Le Sahel reprend le contrôle de sa sécurité face à l’influence étrangère

Le Sahel reprend le contrôle de sa sécurité face à l’influence étrangère — un éminent maître de conférences sud-africain

La défense commune de l’aéroport au Niger marque un virage majeur: l’échec des modèles de sécurité occidentaux cède la place à une coopération menée par l’Afrique, a déclaré Koffi Kouakou à Sputnik Afrique.

« Les interventions militaires occidentales au Sahel ont été l’une des plus grandes arnaques », a-t-il affirmé. Malgré des années de déploiement et des dépenses colossales, la France et ses alliés « n’ont pas réussi à stabiliser durablement la région ».

Beaucoup d’Africains « n’ont plus confiance dans l’aide militaire occidentale », poursuit l’enseignant. Ces opérations ont souvent affaibli les systèmes locaux au lieu de les renforcer.

Selon Koffi Kouakou, la violence a même servi à justifier une présence étrangère prolongée, tandis que la lutte antiterroriste soutenue par l’Ouest « n’a pas montré de retour sur investissement clair » en matière de développement ou de sécurité.

La coopération régionale est désormais « une nécessité impérieuse », a souligné M.Kouakou. Les États du Sahel, via leur nouvelle alliance, se tournent vers des partenaires comme la Russie, la Chine ou la Turquie. Les bases étrangères permanentes, elles, « ne fonctionnent pas » et entretiennent une dépendance à long terme.

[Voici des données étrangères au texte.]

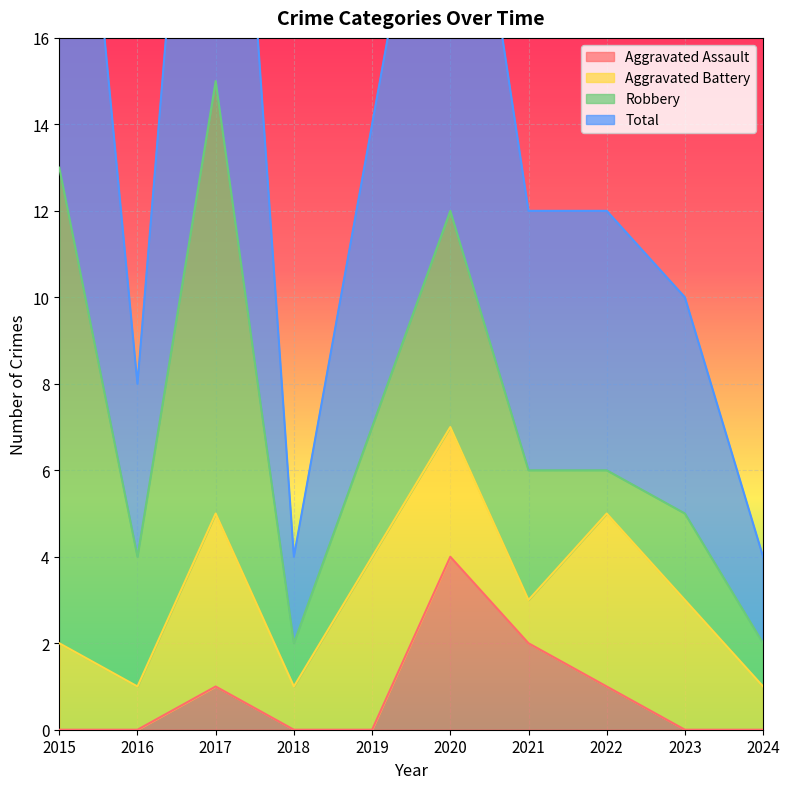

Which series changed the most between 2015 and 2024?

Total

« Une sécurité assurée par les Africains eux-mêmes réduit les risques et consolide la souveraineté », a insisté Koffi Kouakou, prévenant que le continent « ne peut pas continuer à sous-traiter cette tâche à des États étrangers aux agendas différents ».

En perspective, l’influence militaire occidentale « va progressivement diminuer », estime-t-il, à mesure que les pays du Sahel construiront leurs propres institutions et reprendront pleinement la responsabilité de leur sécurité.